> [JOB]:
Your task is to transcribe the entries below exactly, from their first line down to the line containing "para crear un", and to stop there.

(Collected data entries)
____
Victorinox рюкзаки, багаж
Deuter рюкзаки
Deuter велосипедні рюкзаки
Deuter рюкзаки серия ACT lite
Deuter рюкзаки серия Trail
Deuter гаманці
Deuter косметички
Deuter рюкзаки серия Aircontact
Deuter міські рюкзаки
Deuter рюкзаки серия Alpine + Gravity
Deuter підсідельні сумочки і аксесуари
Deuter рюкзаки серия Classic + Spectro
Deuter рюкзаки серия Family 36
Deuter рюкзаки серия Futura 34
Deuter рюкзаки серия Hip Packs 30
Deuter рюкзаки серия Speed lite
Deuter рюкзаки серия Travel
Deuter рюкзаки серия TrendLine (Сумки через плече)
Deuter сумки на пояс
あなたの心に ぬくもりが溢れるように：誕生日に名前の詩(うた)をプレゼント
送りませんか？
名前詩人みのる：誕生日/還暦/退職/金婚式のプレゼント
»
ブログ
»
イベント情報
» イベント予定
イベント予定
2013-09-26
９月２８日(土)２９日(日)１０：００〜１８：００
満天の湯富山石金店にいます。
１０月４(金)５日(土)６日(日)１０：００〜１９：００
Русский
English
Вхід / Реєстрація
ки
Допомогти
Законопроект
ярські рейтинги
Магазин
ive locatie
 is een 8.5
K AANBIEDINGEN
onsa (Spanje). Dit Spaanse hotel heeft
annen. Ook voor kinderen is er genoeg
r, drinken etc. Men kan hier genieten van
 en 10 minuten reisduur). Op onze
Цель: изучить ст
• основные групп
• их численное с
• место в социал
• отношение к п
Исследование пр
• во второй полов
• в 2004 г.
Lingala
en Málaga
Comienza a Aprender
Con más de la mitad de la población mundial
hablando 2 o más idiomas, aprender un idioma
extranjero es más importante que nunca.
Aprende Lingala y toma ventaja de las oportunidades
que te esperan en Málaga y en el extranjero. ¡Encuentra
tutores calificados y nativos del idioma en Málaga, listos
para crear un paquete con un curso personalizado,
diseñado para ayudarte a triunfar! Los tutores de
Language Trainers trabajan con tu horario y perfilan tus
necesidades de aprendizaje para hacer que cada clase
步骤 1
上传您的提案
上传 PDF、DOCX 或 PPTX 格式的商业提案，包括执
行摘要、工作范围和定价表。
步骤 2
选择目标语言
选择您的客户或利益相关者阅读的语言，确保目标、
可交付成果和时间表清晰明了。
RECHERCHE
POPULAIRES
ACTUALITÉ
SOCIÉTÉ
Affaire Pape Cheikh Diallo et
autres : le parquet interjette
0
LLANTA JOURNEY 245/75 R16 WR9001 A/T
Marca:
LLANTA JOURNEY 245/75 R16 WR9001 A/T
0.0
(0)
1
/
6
____
> [PROBLEM SOLUTION]:
Victorinox рюкзаки, багаж
Deuter рюкзаки
Deuter велосипедні рюкзаки
Deuter рюкзаки серия ACT lite
Deuter рюкзаки серия Trail
Deuter гаманці
Deuter косметички
Deuter рюкзаки серия Aircontact
Deuter міські рюкзаки
Deuter рюкзаки серия Alpine + Gravity
Deuter підсідельні сумочки і аксесуари
Deuter рюкзаки серия Classic + Spectro
Deuter рюкзаки серия Family 36
Deuter рюкзаки серия Futura 34
Deuter рюкзаки серия Hip Packs 30
Deuter рюкзаки серия Speed lite
Deuter рюкзаки серия Travel
Deuter рюкзаки серия TrendLine (Сумки через плече)
Deuter сумки на пояс
あなたの心に ぬくもりが溢れるように：誕生日に名前の詩(うた)をプレゼント
送りませんか？
名前詩人みのる：誕生日/還暦/退職/金婚式のプレゼント
»
ブログ
»
イベント情報
» イベント予定
イベント予定
2013-09-26
９月２８日(土)２９日(日)１０：００〜１８：００
満天の湯富山石金店にいます。
１０月４(金)５日(土)６日(日)１０：００〜１９：００
Русский
English
Вхід / Реєстрація
ки
Допомогти
Законопроект
ярські рейтинги
Магазин
ive locatie
 is een 8.5
K AANBIEDINGEN
onsa (Spanje). Dit Spaanse hotel heeft
annen. Ook voor kinderen is er genoeg
r, drinken etc. Men kan hier genieten van
 en 10 minuten reisduur). Op onze
Цель: изучить ст
• основные групп
• их численное с
• место в социал
• отношение к п
Исследование пр
• во второй полов
• в 2004 г.
Lingala
en Málaga
Comienza a Aprender
Con más de la mitad de la población mundial
hablando 2 o más idiomas, aprender un idioma
extranjero es más importante que nunca.
Aprende Lingala y toma ventaja de las oportunidades
que te esperan en Málaga y en el extranjero. ¡Encuentra
tutores calificados y nativos del idioma en Málaga, listos
para crear un paquete con un curso personalizado,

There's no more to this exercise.